Last week, a Dane County judge appointed by Walker ruled the governor had to call special elections to fill those vacancies. Judge Josann Reynolds gave Walker until Thursday to issue a formal call in both districts.

But Walker and state Republicans tried a move that would have rendered Reynolds’s decision moot: Legislative leaders, with Walker’s support, began preparing for a special session to change state election law so they would not have to hold those special elections.

Republicans have said that there is no point in holding new elections in the two districts, one a state Senate seat south of Green Bay and one an Assembly seat north of Madison. The legislature has adjourned for the year, and it is not scheduled to meet again until after November’s elections, when new legislators would be chosen anyway.

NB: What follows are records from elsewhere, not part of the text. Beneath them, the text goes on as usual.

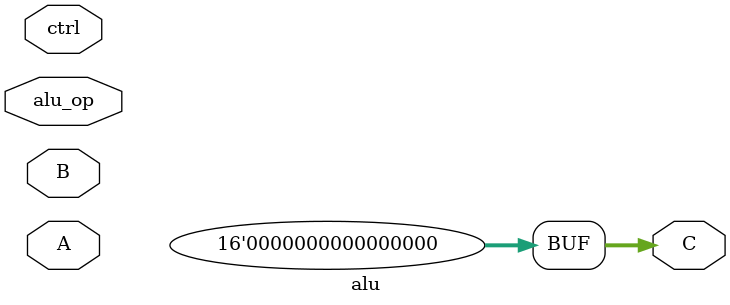
<source format=sv>
`timescale 1ns / 1ps

module alu
    (
    input logic[1:0] alu_op,
    input logic[3:0] ctrl,
    input logic[15:0] A,
    input logic[15:0] B,
    output logic[15:0] C
    );
    
    always_comb
    begin
        
        if (alu_op == "10")
        begin
            C = A; //PASS THROGUH
        end 
        
        else if(alu_op == "01")
            begin
                case(ctrl)
                    
                    4'h0: C = A & B; //AND
                    4'h1: C = A | B; //OR
                    4'h2: C = A ^ B; //XOR
                    4'h3: C = ~A; //ONE'S COMP
                    4'h4: C = ~(A-1); //TWO'S COMP
                    4'h5: C = A << 1; //SL
                    4'h6: C = A >> 1; //SR
                    4'h7: C = A + B; //ADD
                    4'h8: C = A - B; //SUB
                    4'h9: C = A * B; //MUL
                    
                    default: C = 0;
                    
                endcase;
            end
        else
            begin
                C = 0;
            end
    end;
    
endmodule

</source>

Walker said holding the elections were “unnecessary” and a waste of taxpayer money.

Walker asked Reynolds to give him until April 6 to call the elections — effectively giving the legislature time to reconvene and change the rules. Reynolds denied his request. Walker’s office appealed, leading to Wednesday’s ruling.

The Court of Appeals issued a stinging rebuke to Walker, ordering him to follow Reynolds’s initial ruling.

“Representative government and the election of our representatives are never ‘unnecessary,’ never a ‘waste of taxpayer resources,’” the court wrote in turning down Walker’s appeal.

Democrats, who had sued to force Walker to call the special elections, celebrated the ruling and jabbed at the governor for dragging his feet.

“Walker will do nearly anything to prevent voters from having representation,” Democratic attorney Marc Elias, whose firm represented the plaintiffs seeking to force the new elections, said on Twitter.

Walker himself is up for reelection in November. He will face the winner of a jam-packed Democratic primary in which at least 17 candidates are already running. The primary is Aug. 14.